Problem requirements |
Check each line of the listing for the string "positive". Copy those where it appears.

Records for this task |
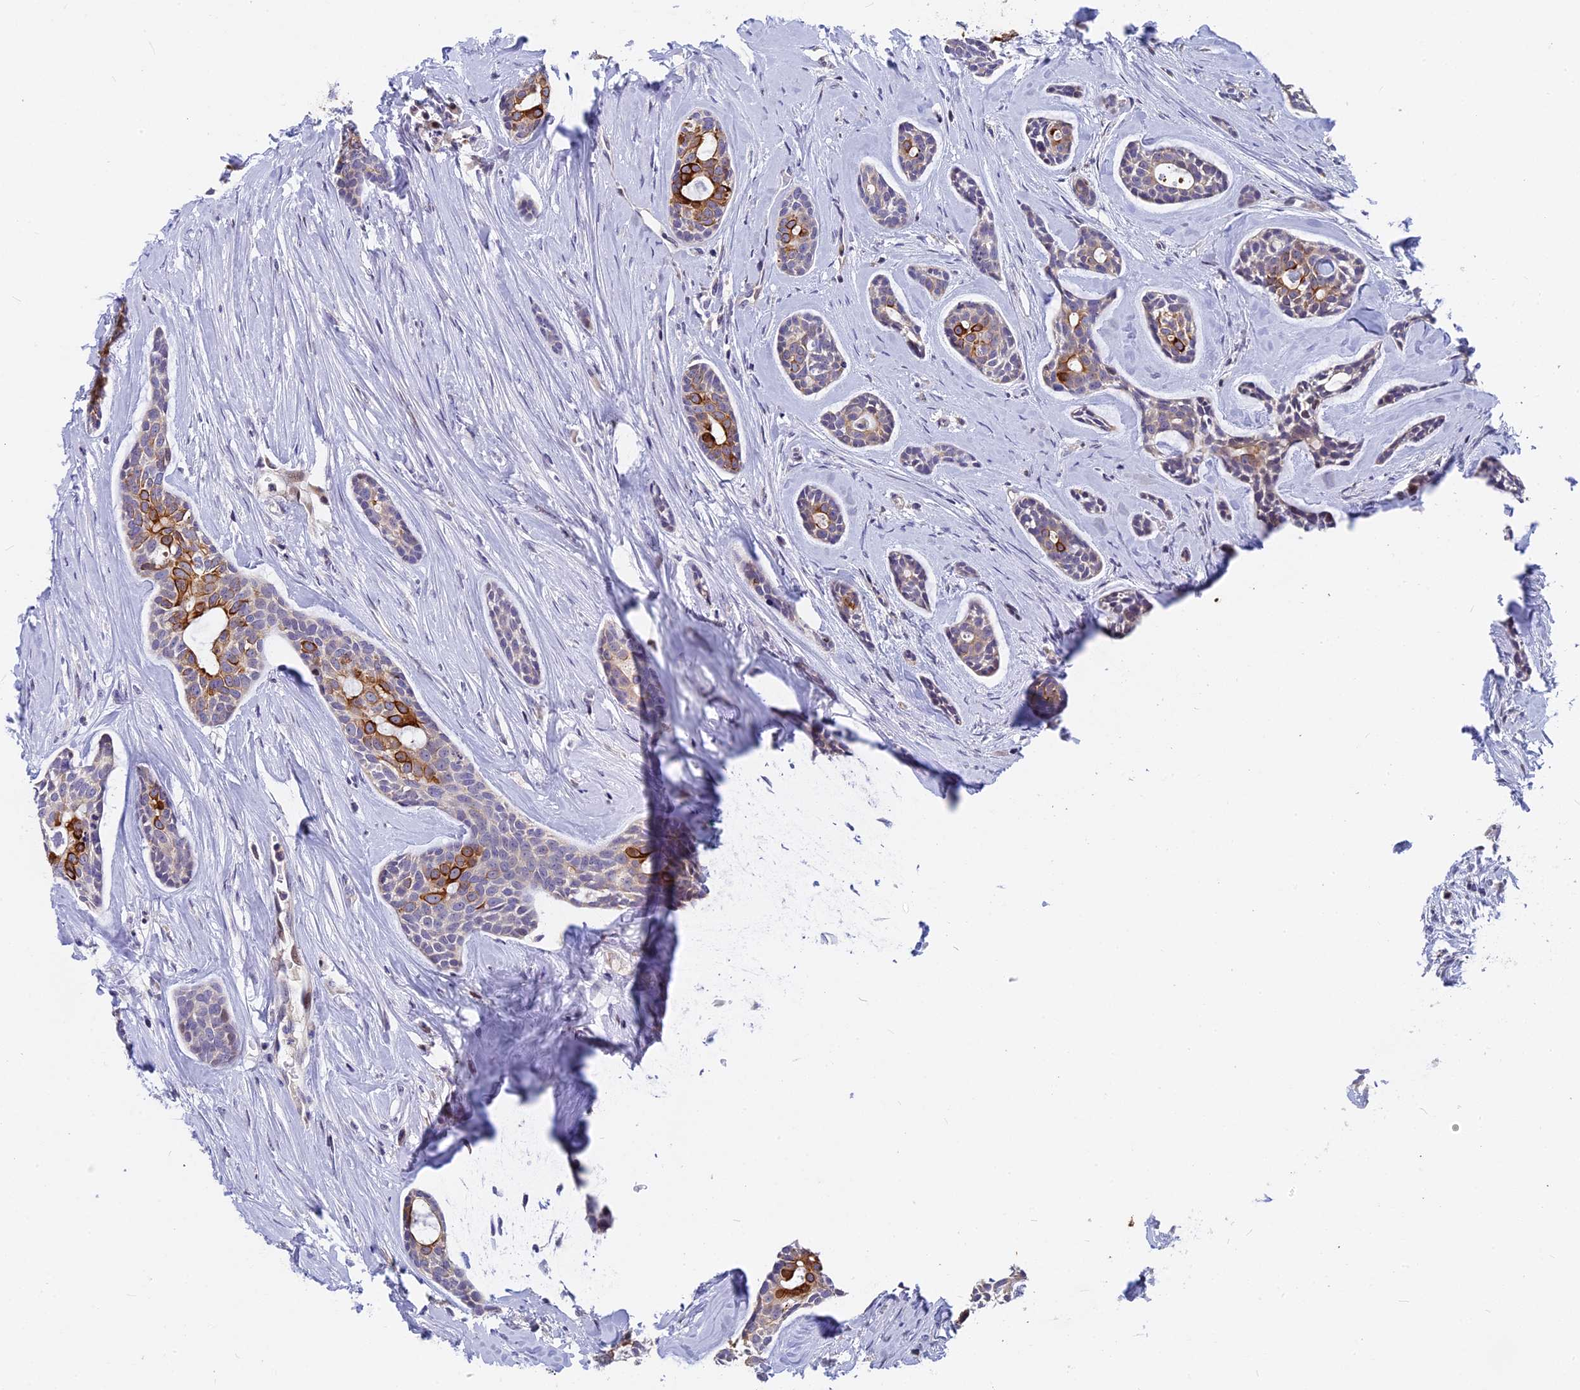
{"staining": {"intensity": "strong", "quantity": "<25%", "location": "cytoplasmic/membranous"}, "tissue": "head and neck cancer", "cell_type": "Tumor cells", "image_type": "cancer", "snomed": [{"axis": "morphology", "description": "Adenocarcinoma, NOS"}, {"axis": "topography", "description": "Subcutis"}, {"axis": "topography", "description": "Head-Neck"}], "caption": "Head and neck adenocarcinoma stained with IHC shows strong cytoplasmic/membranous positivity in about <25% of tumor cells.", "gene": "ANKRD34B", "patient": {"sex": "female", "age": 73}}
--
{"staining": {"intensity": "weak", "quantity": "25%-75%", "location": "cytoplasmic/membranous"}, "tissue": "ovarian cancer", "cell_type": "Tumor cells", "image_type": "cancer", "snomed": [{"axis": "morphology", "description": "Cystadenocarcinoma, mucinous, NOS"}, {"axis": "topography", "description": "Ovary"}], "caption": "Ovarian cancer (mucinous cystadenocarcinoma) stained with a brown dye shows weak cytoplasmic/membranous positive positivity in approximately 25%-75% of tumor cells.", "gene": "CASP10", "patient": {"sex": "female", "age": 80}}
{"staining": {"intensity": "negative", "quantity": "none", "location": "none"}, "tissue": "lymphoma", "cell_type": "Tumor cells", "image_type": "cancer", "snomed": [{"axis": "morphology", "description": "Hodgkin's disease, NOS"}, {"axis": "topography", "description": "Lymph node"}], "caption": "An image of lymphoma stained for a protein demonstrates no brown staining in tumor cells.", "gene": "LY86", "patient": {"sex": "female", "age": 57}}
==
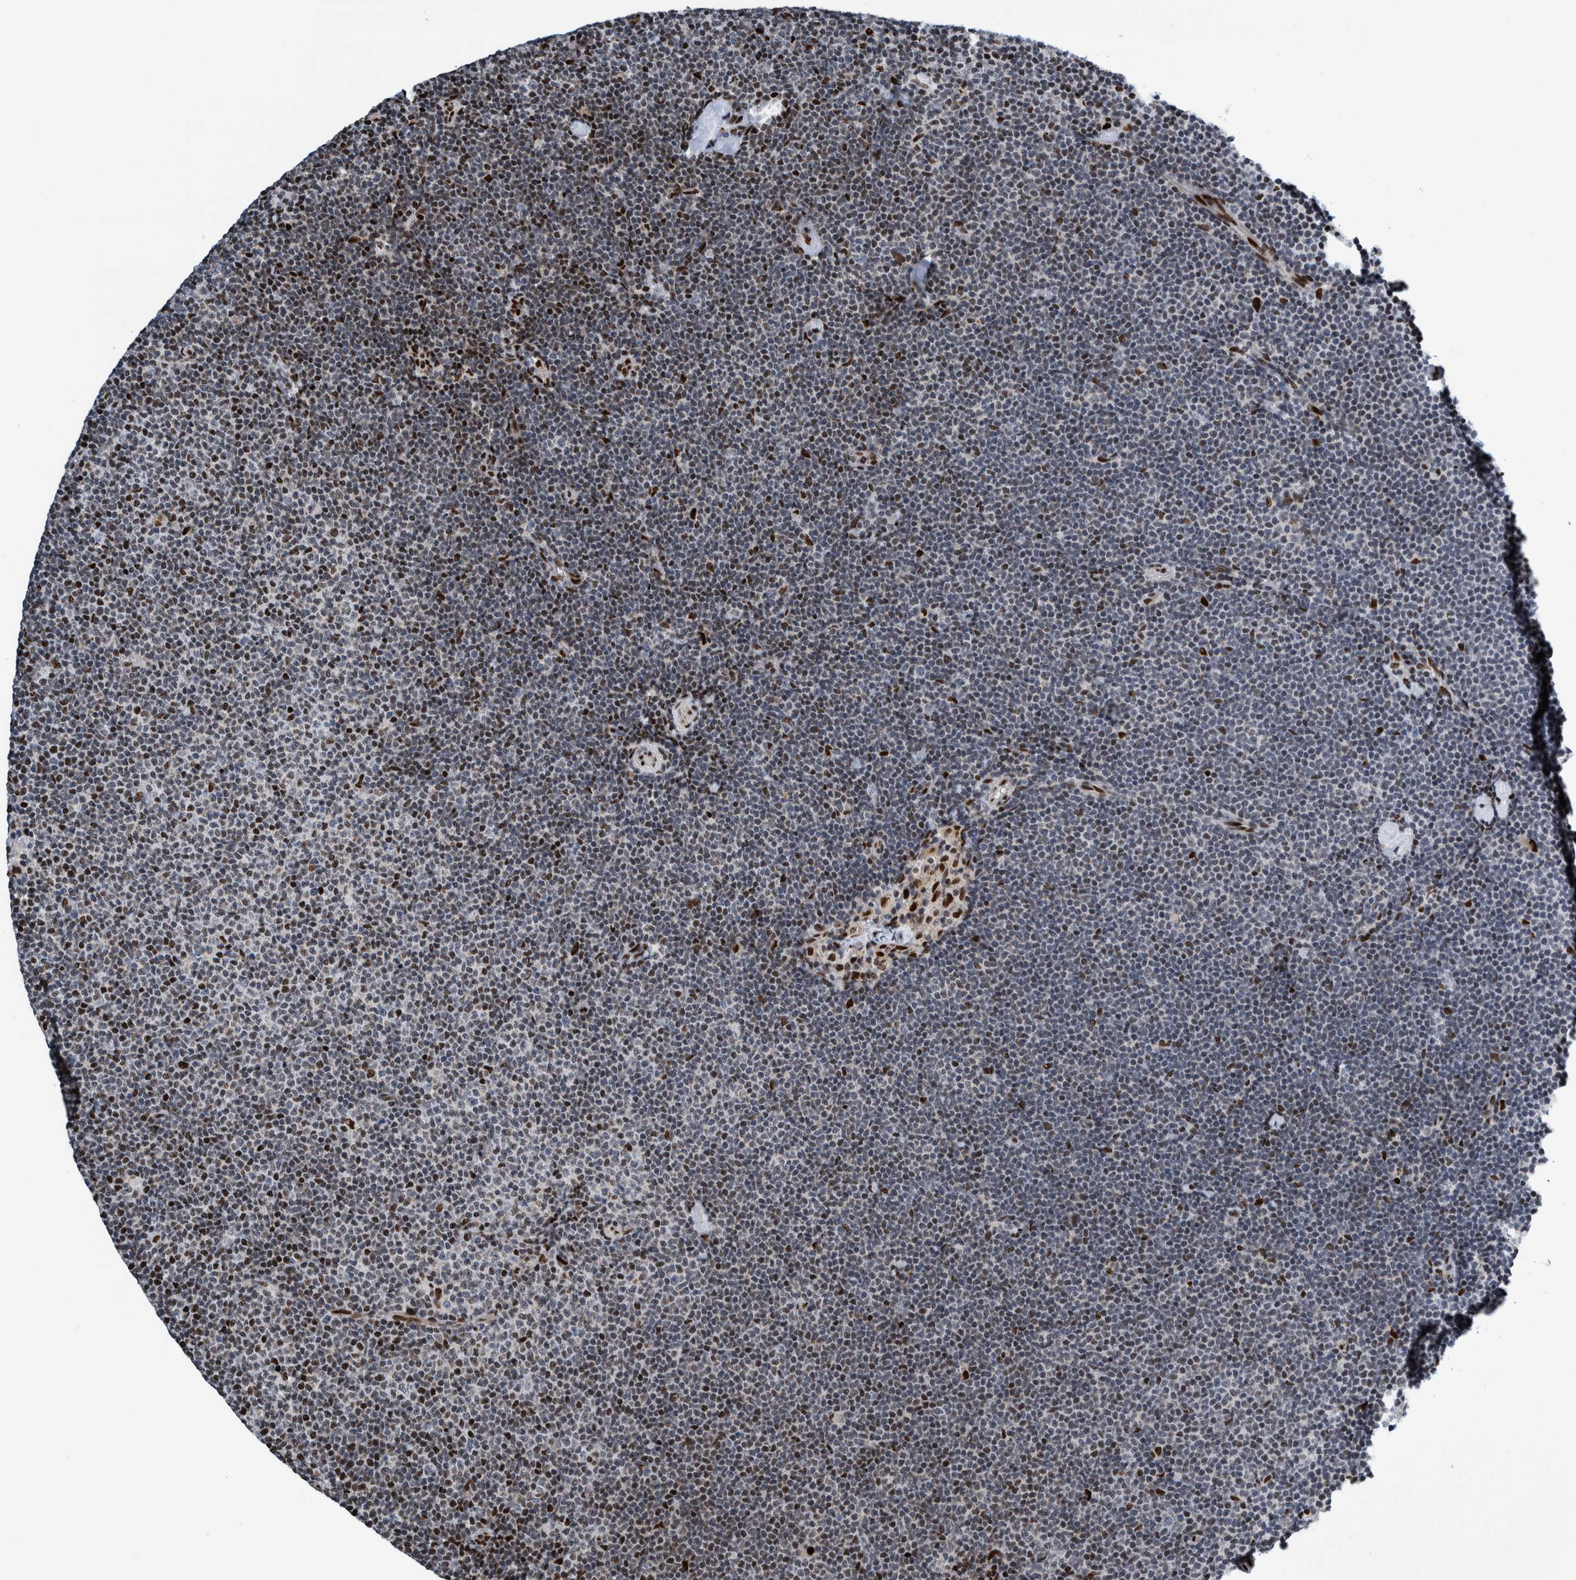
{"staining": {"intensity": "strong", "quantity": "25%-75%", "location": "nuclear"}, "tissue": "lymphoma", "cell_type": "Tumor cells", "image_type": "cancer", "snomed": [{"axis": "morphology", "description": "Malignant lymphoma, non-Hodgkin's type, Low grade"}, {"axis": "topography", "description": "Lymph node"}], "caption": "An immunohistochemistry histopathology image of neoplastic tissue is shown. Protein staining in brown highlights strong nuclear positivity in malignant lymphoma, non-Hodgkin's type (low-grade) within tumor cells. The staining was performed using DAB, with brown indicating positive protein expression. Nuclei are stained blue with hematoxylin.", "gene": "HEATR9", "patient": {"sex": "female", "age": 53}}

Solution for this problem |
{"staining": {"intensity": "weak", "quantity": "25%-75%", "location": "cytoplasmic/membranous"}, "tissue": "ovarian cancer", "cell_type": "Tumor cells", "image_type": "cancer", "snomed": [{"axis": "morphology", "description": "Cystadenocarcinoma, mucinous, NOS"}, {"axis": "topography", "description": "Ovary"}], "caption": "Ovarian cancer (mucinous cystadenocarcinoma) stained with a brown dye shows weak cytoplasmic/membranous positive positivity in approximately 25%-75% of tumor cells.", "gene": "CASP10", "patient": {"sex": "female", "age": 80}}
{"staining": {"intensity": "strong", "quantity": "25%-75%", "location": "nuclear"}, "tissue": "lymphoma", "cell_type": "Tumor cells", "image_type": "cancer", "snomed": [{"axis": "morphology", "description": "Malignant lymphoma, non-Hodgkin's type, Low grade"}, {"axis": "topography", "description": "Lymph node"}], "caption": "An immunohistochemistry histopathology image of neoplastic tissue is shown. Protein staining in brown highlights strong nuclear positivity in malignant lymphoma, non-Hodgkin's type (low-grade) within tumor cells. The staining was performed using DAB, with brown indicating positive protein expression. Nuclei are stained blue with hematoxylin.", "gene": "HEATR9", "patient": {"sex": "female", "age": 53}}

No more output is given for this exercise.